Mme [G] [P] en sa qualité de responsable de la SAS Roussillon Energie Group n'a pas constitué avocat, ses conclusions n'étant déposées qu'en sa qualité d'ayant droit de son époux défunt et à titre personnel.

Pour l'exposé des prétentions et des moyens des parties, il est renvoyé, conformément à l'article 455 du Code de procédure civile, à leurs conclusions ci-dessus mentionnées et datées.

La procédure a été clôturée par ordonnance du 20 février 2023.

MOTIFS

Sur la jonction.

Dans l'intérêt d'un bonne administration de la justice, il y a lieu de prononcer la jonction du dossier enregistré sous le numéro RG 20/05245 au dossier enregistré sous le numéro RG20/04556.

Sur la garantie par BTP Prévoyance.

S'agissant de la garantie « arrêt de travail » et « indemnités journalières 91ème jour ».

Il est constant que l'institution BTP Prévoyance a versé la somme totale de 25.692,59 € au titre de la garantie « arrêt de travail »

(15 840,63 €) et au titre des indemnités journalières au delà du 91 ème jour d'arrêt de travail jusqu'au 10 mars 2017 (9 851,96 €).

L'institution BTP Prévoyance estime qu'elle ne devait pas couvrir M. [L] [N] au titre de la garantie arrêt de travail et indemnités journalières aux motifs suivants :

- son affiliation est postérieure à la date du fait générateur car l'affiliation rétroactive n'est pas valable,

- la garantie ne s'applique qu'aux salariés affiliés à la date du fait générateur couvert,

- le caractère fictif du contrat de travail exclut la qualité de salarié de l'intéressé.

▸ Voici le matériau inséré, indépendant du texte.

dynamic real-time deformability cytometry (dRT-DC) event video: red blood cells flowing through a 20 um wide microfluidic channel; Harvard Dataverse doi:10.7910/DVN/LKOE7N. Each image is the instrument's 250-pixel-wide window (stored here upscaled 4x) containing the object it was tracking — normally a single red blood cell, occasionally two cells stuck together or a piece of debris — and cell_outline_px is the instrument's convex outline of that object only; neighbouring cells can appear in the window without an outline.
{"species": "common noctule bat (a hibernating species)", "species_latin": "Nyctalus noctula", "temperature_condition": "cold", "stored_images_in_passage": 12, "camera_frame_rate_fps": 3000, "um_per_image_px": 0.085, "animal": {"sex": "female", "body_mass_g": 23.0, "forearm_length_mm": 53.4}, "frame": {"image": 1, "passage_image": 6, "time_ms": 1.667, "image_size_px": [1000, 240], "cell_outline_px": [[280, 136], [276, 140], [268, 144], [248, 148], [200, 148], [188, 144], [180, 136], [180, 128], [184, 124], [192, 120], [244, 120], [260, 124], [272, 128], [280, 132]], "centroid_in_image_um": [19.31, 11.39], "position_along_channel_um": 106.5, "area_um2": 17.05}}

La garantie de l'institution de prévoyance s'exerce dans le cadre des opérations collectives à adhésion obligatoire définies par l'article L 932-4 du Code de la sécurité sociale, les salariés concernés - dénommés « participants » - étant obligatoirement affiliés à ladite institution du fait de l'adhésion de l'entreprise - dénommée « adhérent » - qui les emploie.

Le fait que la SAS Roussillon Energie Group ait adhéré à ce régime collectif de prévoyance n'est pas discuté par les parties.

Il convient par conséquent de vérifier, en premier lieu, l'existence ou non d'une relation salariée, condition essentielle pour bénéficier de la garantie.

Il résulte des articles L1221-1 et L1221-2 du Code du travail que le contrat de travail suppose un engagement à travailler pour le compte et sous la subordination d'autrui moyennant rémunération.

En l'absence d'un contrat de travail écrit, c'est à celui qui allègue l'existence d'un tel contrat d'en rapporter la preuve. Le contrat de travail se caractérise par un lien de subordination juridique qui consiste pour l'employeur à donner des ordres, à en surveiller l'exécution et, le cas échéant, à en sanctionner les manquements.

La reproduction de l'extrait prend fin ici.